Top of Given records

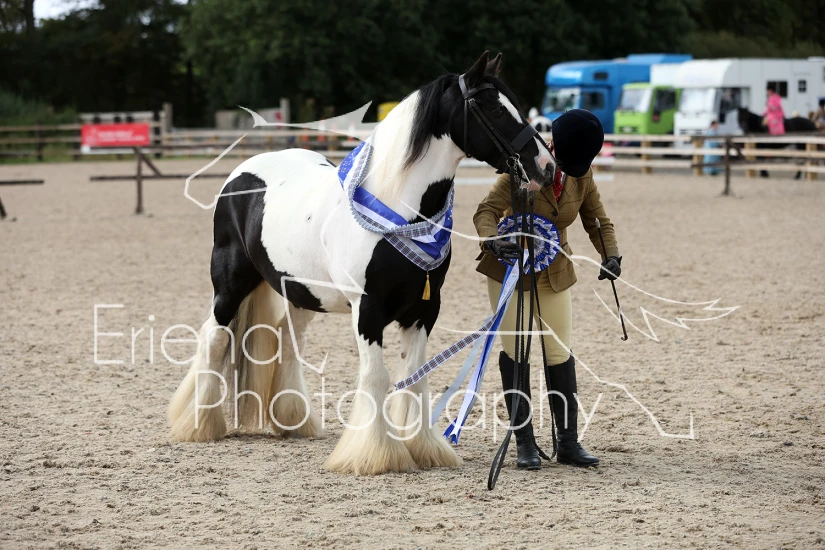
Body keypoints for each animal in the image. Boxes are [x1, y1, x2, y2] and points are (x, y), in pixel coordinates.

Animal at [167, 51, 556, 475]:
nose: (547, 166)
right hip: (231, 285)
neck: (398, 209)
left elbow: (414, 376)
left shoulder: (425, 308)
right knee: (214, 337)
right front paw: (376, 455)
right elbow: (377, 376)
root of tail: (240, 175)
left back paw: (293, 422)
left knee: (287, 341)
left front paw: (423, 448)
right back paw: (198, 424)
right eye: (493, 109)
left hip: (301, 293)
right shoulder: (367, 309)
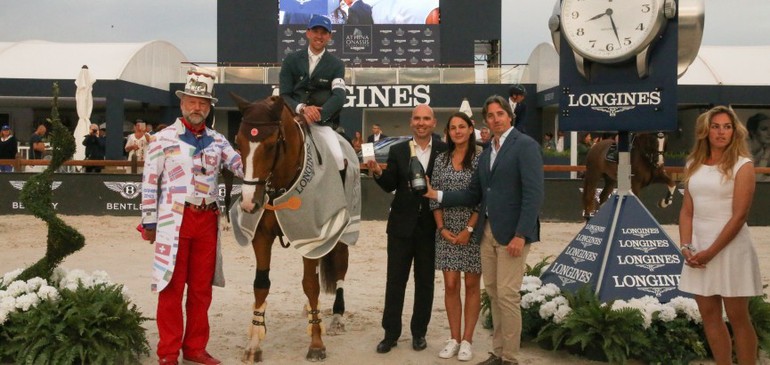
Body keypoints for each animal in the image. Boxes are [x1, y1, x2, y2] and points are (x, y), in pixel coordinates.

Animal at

Bottom of Given records
Top of Given records

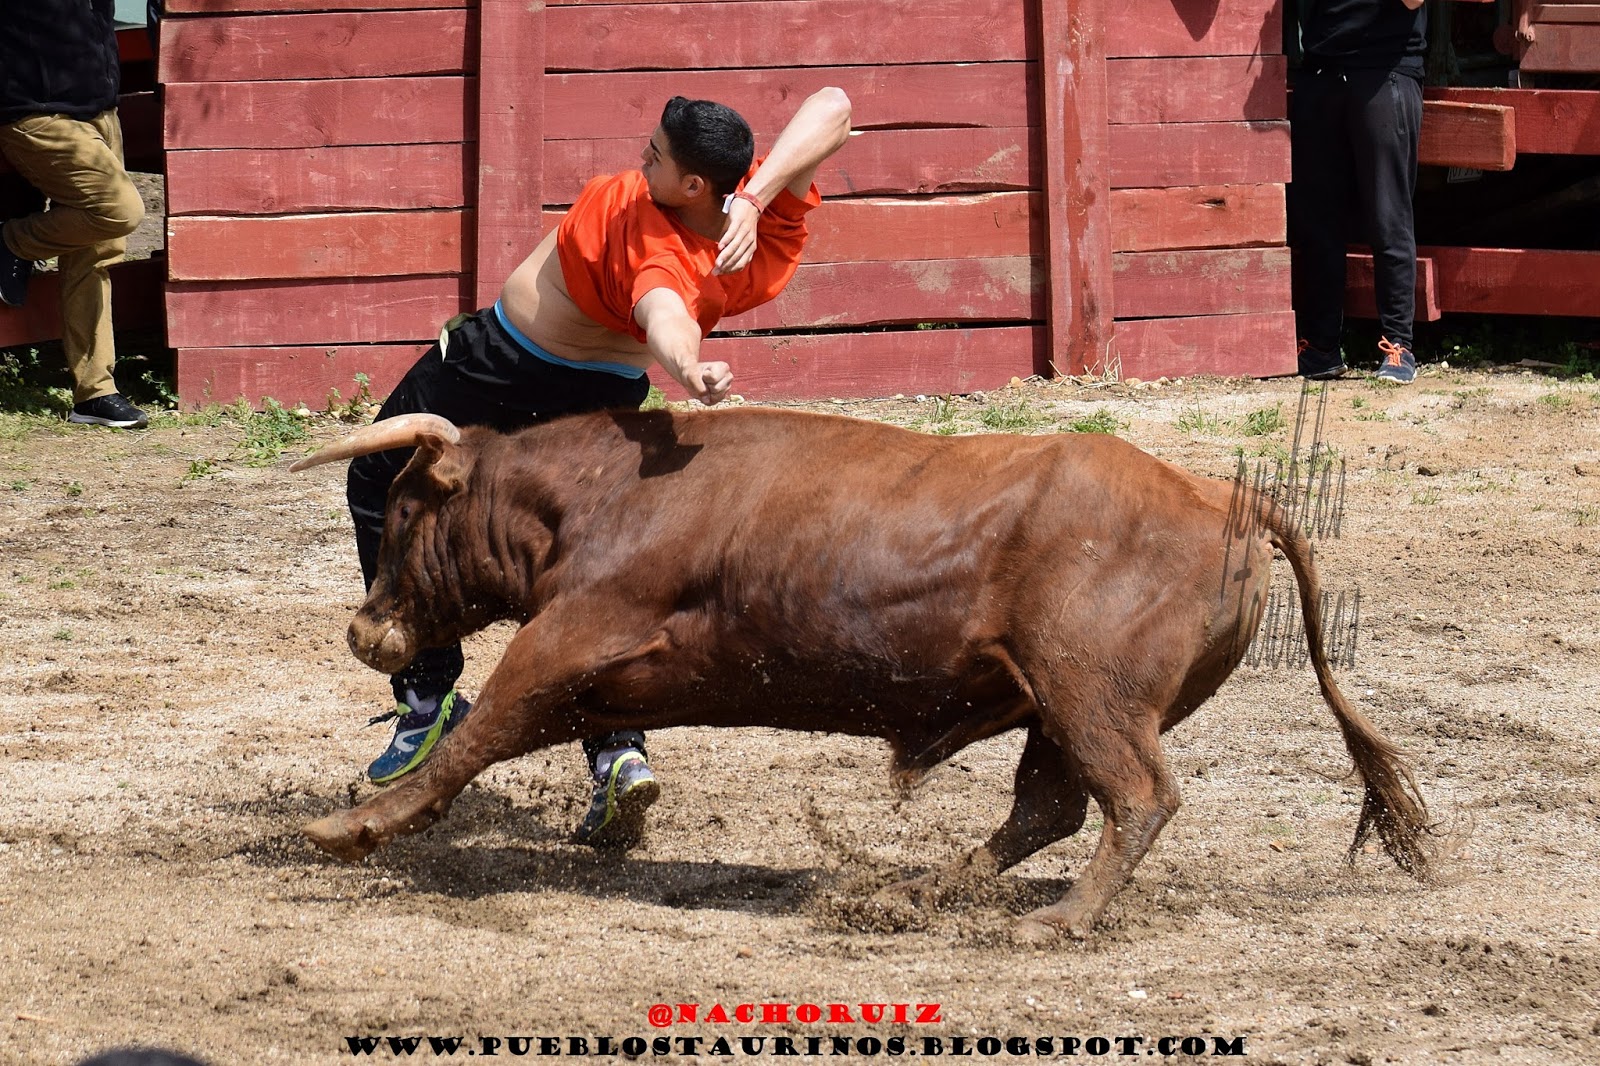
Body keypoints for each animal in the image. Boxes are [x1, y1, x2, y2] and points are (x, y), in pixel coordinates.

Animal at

Bottom of Given records
Top of Given records

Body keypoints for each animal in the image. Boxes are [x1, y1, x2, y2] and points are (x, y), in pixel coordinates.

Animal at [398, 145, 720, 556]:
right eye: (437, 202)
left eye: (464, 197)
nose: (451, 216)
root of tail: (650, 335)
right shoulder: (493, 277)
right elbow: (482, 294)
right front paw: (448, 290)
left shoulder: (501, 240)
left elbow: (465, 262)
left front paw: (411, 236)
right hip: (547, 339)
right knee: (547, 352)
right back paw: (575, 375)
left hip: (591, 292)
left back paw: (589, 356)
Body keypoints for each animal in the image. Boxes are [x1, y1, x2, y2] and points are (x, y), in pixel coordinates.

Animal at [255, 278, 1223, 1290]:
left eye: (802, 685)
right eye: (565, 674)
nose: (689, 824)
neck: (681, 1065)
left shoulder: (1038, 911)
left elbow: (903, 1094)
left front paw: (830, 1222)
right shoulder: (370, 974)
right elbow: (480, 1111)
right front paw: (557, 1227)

Bottom of Given records

▶ Exercise:
Using the entries above, give back exactly the line containing "right knee: (547, 352)", the line containing "right front paw: (557, 1227)", and every line between them, and nothing else.

▶ Reply to the task:
right knee: (547, 352)
right back paw: (575, 375)
left hip: (591, 292)
left back paw: (589, 356)
Body keypoints for each animal in the image. Boxes are [x1, y1, x2, y2] and points are (x, y), in pixel coordinates.

Animal at [255, 278, 1223, 1290]:
left eye: (802, 685)
right eye: (565, 674)
nose: (689, 824)
neck: (681, 1065)
left shoulder: (1038, 911)
left elbow: (903, 1094)
left front paw: (830, 1222)
right shoulder: (370, 974)
right elbow: (480, 1111)
right front paw: (557, 1227)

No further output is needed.